По легкому смущению на лице комиссара, по тому, как оборвали они разговор, догадался: речь шла о нем. Не доверяют? Опасаются, что ли? Как же не понял этого раньше, сидел тут при штабе? Ушел бы во взвод с винтовкой, и все хорошо! По крайней мере, без унижений.
У Виктора окаменело лицо, сжались губы, выступил вперед подбородок. Глаза щурились с холодной насмешкой.
– Ты что же, сержант, на подхвате тут? За начальством подчищаешь? – невесело спросил майор.
Виктор готов был ответить резко, но очень странным был голос танкиста, и усмешка его не показалась обидной.
– Он временно мой адъютант, – сказал Коротилов.
– Ну, ладно, давай воду… Я сам! – отстранил майор руку сержанта. – Иди, ребят моих подними. Через полчаса выступаем.
– Не задерживайтесь, – попросил танкиста Коротилов. – Я сейчас на хутор. Жду вас на перекрестке. И постарайтесь, чтобы ваша кавалерия не брякала стременами. Нужна тишина.
Комиссар уехал в бричке. Виктор разбудил танкистов и возвратился в шалаш, приведя с собой оседланную лошадь. Майор кончил бриться, тихо насвистывая, спросил:
– Водки у тебя нету, сержант?
– Нету.
– Жаль, – быстро обернулся к нему. – Вот что, сержант, шел бы ты ко мне в танковую часть, а? Засохнешь в пехоте, а я из тебя командира сделаю, настоящего командира! – Майор говорил и будто бы смущался немного. Виктора удивило такое предложение.
– Нет, буду свой полк искать, – ответил он.

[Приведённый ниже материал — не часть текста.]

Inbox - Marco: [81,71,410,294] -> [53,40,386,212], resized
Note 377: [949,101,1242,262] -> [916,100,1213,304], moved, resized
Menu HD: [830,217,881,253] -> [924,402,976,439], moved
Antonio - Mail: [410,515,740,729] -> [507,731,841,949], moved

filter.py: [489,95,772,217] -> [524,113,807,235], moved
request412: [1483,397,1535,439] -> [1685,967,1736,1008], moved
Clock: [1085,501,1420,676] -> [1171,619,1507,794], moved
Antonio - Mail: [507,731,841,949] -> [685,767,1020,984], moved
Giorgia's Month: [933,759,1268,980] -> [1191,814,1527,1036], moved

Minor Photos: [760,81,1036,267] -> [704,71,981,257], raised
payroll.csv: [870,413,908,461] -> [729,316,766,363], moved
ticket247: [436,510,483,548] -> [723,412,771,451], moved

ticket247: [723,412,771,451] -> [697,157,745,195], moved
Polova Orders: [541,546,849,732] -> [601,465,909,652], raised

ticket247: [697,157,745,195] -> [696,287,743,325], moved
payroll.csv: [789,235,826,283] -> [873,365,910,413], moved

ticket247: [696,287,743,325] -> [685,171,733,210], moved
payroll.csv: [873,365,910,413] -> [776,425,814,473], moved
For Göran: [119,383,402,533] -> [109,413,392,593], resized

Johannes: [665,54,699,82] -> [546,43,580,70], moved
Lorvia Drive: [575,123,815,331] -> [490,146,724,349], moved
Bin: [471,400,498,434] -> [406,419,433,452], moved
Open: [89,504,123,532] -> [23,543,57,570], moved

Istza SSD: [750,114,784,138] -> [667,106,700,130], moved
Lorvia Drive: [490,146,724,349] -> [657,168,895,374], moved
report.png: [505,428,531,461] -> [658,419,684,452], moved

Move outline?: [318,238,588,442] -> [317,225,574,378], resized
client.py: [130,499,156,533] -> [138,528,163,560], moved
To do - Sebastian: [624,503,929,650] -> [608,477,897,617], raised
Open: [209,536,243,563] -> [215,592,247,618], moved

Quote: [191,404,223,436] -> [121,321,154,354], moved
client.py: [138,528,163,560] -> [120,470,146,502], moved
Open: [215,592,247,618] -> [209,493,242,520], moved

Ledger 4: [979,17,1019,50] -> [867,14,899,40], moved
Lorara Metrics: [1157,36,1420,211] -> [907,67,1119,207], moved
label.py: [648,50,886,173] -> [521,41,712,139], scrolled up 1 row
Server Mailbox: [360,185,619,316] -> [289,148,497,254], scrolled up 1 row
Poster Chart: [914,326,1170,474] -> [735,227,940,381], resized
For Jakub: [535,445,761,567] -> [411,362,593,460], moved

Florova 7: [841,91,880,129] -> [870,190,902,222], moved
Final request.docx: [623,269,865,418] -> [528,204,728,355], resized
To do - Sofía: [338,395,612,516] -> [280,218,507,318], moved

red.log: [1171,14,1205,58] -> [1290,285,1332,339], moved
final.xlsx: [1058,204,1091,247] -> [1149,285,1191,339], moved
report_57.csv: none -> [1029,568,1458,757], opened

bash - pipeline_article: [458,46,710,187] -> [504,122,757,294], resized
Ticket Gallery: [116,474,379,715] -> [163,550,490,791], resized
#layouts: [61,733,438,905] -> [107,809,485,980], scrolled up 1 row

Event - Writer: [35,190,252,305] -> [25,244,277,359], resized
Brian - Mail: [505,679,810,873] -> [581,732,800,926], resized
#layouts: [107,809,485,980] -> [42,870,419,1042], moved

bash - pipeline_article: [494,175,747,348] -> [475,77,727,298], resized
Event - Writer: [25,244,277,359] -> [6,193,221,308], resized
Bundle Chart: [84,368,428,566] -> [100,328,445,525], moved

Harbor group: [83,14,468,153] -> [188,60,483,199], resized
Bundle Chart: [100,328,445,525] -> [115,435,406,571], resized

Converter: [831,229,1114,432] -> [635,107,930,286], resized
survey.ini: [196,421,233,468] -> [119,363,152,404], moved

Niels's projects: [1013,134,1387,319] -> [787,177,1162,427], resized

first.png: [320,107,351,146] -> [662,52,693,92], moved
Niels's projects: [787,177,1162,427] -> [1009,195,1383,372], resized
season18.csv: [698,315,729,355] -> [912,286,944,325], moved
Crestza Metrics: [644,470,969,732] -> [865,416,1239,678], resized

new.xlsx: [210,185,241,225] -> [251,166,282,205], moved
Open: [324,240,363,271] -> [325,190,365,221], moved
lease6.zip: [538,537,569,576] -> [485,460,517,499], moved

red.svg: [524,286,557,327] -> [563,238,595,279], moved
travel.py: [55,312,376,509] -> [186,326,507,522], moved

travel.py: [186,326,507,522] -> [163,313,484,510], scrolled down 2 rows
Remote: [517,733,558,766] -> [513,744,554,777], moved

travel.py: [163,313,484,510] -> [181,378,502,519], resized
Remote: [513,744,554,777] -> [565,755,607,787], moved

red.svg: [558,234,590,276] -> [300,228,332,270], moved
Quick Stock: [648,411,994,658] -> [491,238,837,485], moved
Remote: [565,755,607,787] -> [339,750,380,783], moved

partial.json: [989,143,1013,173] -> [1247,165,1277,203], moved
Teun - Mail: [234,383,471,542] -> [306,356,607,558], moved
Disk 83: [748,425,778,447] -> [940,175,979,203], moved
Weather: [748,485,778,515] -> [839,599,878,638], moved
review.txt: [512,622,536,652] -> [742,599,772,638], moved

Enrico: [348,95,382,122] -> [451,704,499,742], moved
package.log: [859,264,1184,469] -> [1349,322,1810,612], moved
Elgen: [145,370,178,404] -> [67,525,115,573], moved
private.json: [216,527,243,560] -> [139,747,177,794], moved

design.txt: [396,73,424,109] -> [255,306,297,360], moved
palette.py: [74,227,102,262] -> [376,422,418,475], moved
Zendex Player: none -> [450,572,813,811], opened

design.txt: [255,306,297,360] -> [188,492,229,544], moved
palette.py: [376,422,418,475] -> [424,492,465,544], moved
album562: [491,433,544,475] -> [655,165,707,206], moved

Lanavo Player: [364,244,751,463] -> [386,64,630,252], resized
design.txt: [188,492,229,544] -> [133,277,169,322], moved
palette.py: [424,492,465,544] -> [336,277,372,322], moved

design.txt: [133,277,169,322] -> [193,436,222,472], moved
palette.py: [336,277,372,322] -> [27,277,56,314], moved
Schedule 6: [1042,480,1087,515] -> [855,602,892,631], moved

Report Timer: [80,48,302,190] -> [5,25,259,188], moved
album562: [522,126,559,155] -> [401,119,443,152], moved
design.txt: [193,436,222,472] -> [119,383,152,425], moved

– Ищи, ищи. Только эти мои слова запомни, я всерьез говорю. Надумаешь – обращайся ко мне, если ж и буду.
– Спасибо, товарищ майор. Желаю вам успеха сегодня в бою.
Виктор козырнул и вышел.
Немецкое охранение уничтожили очень легко. Фашисты ночевали в деревне, а в мелких окопчиках поодаль друг от друга сидели трое солдат, пускали ракеты да постреливали из автоматов. Лейтенант-сапер страшно ругался, узнав об этом. Прошлую ночь он заставил дежурить целый взвод. И из-за чего! Из-за этих полусонных солдат, которых взяли буквально голыми руками.
Деревню захватили неожиданной атакой. Виктор ездил в бричке вместе с комиссаром. Стрелял из ручного пулемета. В память врезались отдельные, несвязные картины… Бежит женщина с голым ребенком на руках… Знакомый лейтенант-сапер опрокинулся на горящий плетень; огонь лижет его раскинутые ноги… Немец в трусах схватился за штык, пронзивший его живот… Все остальное казалось смутным: темь, вспышки огня, крики, вонючий дым, острое ощущение опасности и охотничий азарт, когда бил из пулемета по убегающим немцам.